(Document segment):
My overall thoughts are that from my experience, and the collected general rule of thumb for DIY ebike conversions.... you're going about this backwards. Pick the drive/setup that you want to use and find the best list of bikes that drive unit is possible on. There is a very, very steep learning curve to all of this and if you are an actual mountain biker instead of an electrical engineering hobbist/nerd, then I cannot suggest enough that you should not go the DIY route.

For context, I am an electronics nerd that is primarily a mountain biker. I've done these conversion, still own one myself which is a chameleon mk7 hard tail tsdz2 (see below links for my current build) Even my build, which was planned down to the last detail took a ton of work and about $1,500 to do the actual conversion and conversion specific bike parts. Even this bike is compromised and has a spindle that will eventually fail at my riding weight (~180lbs) and that is true for all of the conversions. You have to ride them gingerly, they are going to have overheating issues, you need to know everything there is to know about the motors, frame, clearances etc and then there will still be surprises. It was a fun project, but it is still expensive (this one would easily come to 3k when you factor in the parts that are on it) and it's heavily compromised to a store bought e-bike. As an avid mountain biker, it is not anywhere near as robust and reliable as a pre-built ebike. It'll work fine for your wife (and does work fine for mine) but don't go into it expecting significant parts failures with the energy you'll be putting into the bike and with significant build headaches.



http://imgur.com/BhfAFVu




http://imgur.com/bjOWDgQ




http://imgur.com/U8LyPoa


----------



## DtEW (Jun 14, 2004)

An addendum to *mimimusprime*'s sentiment:

At the OP's weight, he needs to do research if an off-the-shelf eMTB can even take his weight.

For example, an aluminum-framed Specialized Levo/Levo SL has a frame capacity of 300lbs. But a carbon-framed version of the same only has a frame capacity of 240lbs. But this is not the extent of the issue.

The Fox DPS EVOL shocks that come with many Levos are only rated up to 325lbs of pressure. But you might not be able to get the correct amount of sag at 270lbs even at maximum pressure.

This is known for the Specialized Levos. YMMV with other brands/models... but don't just assume that dimensional fit is the only issue. It is highly likely that you are already exceeding the safety/proper-functioning limits of the 2014 Spec Stumpjumper FSR Elite 29er XL.


----------



## matt4x4 (Dec 21, 2013)

If the TSDZ2 doesnt break, go for the BBSHD or Cyclone but most people dont require or need a mid drive bike whether its DIY or store bought. Maybe in San Fransisco, or very low power then the gearing helps out a lot.

Major priority should be given to the triangle of the bike for battery placement, or go Enduro frame.


----------

(Source material):

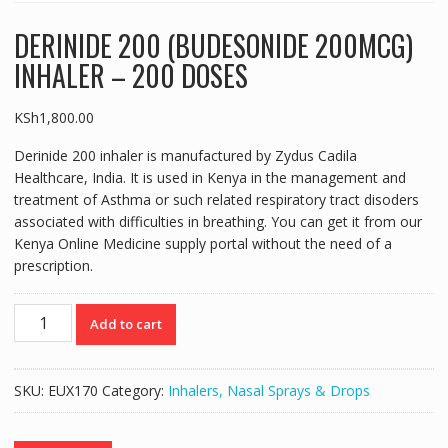
DERINIDE 200 (BUDESONIDE 200MCG)
INHALER – 200 DOSES
KSh
1,800.00
Derinide 200 inhaler is manufactured by Zydus Cadila
Healthcare, India. It is used in Kenya in the management and
treatment of Asthma or such related respiratory tract disoders
associated with difficulties in breathing. You can get it from our
Kenya Online Medicine supply portal without the need of a
prescription.
DERINIDE
Add to cart
200
(BUDESONIDE
200MCG)
SKU:
EUX170
Category:
Inhalers, Nasal Sprays & Drops
INHALER
-
200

(What to do):
1. Answer these questions about the forum thread, each from a different part of it:
(a) What conversion does the first poster still own?
(b) What is the frame capacity of a carbon-framed Specialized Levo/Levo SL?
(c) What does matt4x4 say major priority should be given to?
2. Lay out the lines of the records as a Markdown table with the columns Row and Line, numbering each row and skipping blank lines. Leave the pictures out.

(Task results):
1.
(a) A chameleon mk7 hard tail tsdz2.
(b) 240lbs.
(c) The triangle of the bike for battery placement, or going with an Enduro frame.

2.
| Row | Line |
|---|---|
| 1 | DERINIDE 200 (BUDESONIDE 200MCG) |
| 2 | INHALER – 200 DOSES |
| 3 | KSh |
| 4 | 1,800.00 |
| 5 | Derinide 200 inhaler is manufactured by Zydus Cadila |
| 6 | Healthcare, India. It is used in Kenya in the management and |
| 7 | treatment of Asthma or such related respiratory tract disoders |
| 8 | associated with difficulties in breathing. You can get it from our |
| 9 | Kenya Online Medicine supply portal without the need of a |
| 10 | prescription. |
| 11 | DERINIDE |
| 12 | Add to cart |
| 13 | 200 |
| 14 | (BUDESONIDE |
| 15 | 200MCG) |
| 16 | SKU: |
| 17 | EUX170 |
| 18 | Category: |
| 19 | Inhalers, Nasal Sprays & Drops |
| 20 | INHALER |
| 21 | - |
| 22 | 200 |